Exercise prompt: Reproduce exactly the lines below from the one containing "right eye: (199, 101)" through the one containing "left shoulder: (330, 174)", including both, and nothing else.

Pose landmark coordinates

____________

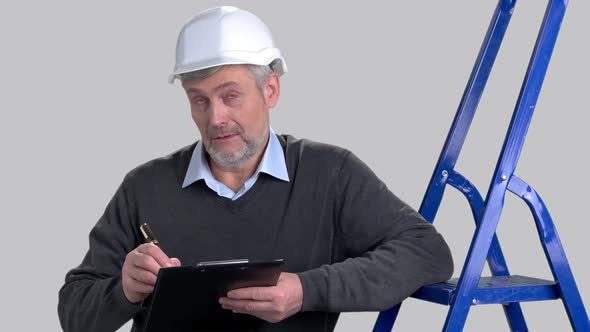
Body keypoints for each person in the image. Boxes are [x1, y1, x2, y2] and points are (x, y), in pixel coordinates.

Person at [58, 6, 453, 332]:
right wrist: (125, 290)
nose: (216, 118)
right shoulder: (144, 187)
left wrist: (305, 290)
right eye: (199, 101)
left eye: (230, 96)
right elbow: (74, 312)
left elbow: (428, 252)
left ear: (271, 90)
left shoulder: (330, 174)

____________

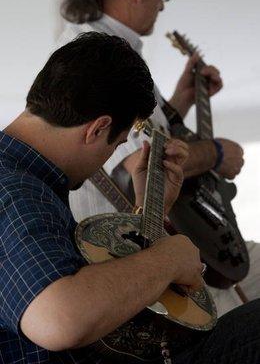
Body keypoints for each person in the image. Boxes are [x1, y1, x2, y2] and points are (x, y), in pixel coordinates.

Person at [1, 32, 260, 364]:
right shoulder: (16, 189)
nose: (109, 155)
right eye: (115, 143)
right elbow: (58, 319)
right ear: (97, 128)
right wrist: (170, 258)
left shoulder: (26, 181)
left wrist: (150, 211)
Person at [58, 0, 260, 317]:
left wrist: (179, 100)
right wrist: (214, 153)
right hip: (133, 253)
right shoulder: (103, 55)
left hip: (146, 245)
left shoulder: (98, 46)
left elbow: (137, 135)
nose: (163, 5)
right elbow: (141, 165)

____________

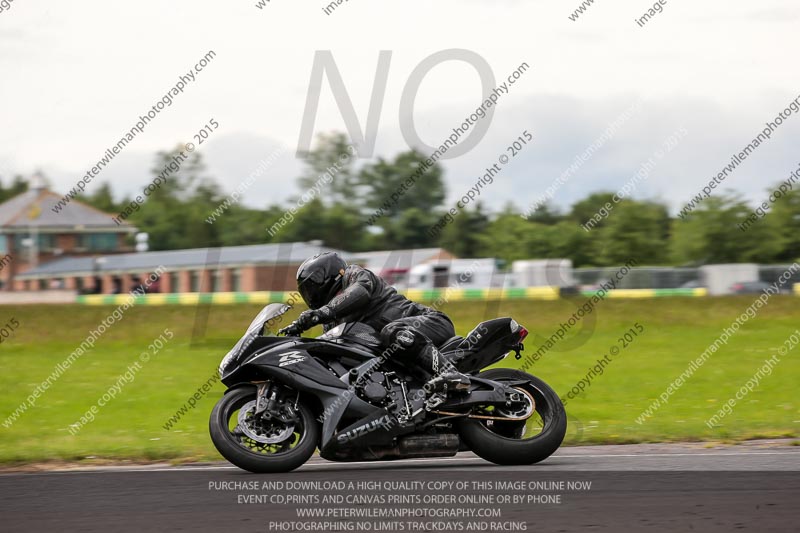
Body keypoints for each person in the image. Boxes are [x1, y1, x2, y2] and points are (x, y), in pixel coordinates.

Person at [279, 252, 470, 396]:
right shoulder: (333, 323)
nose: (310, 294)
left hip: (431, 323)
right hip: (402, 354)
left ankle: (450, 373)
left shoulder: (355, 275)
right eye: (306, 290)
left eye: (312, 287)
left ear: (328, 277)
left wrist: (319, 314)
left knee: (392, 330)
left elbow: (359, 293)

____________

Response:
right eye: (199, 101)
left eye: (230, 96)
right elbow: (74, 312)
left elbow: (428, 252)
left ear: (271, 90)
left shoulder: (330, 174)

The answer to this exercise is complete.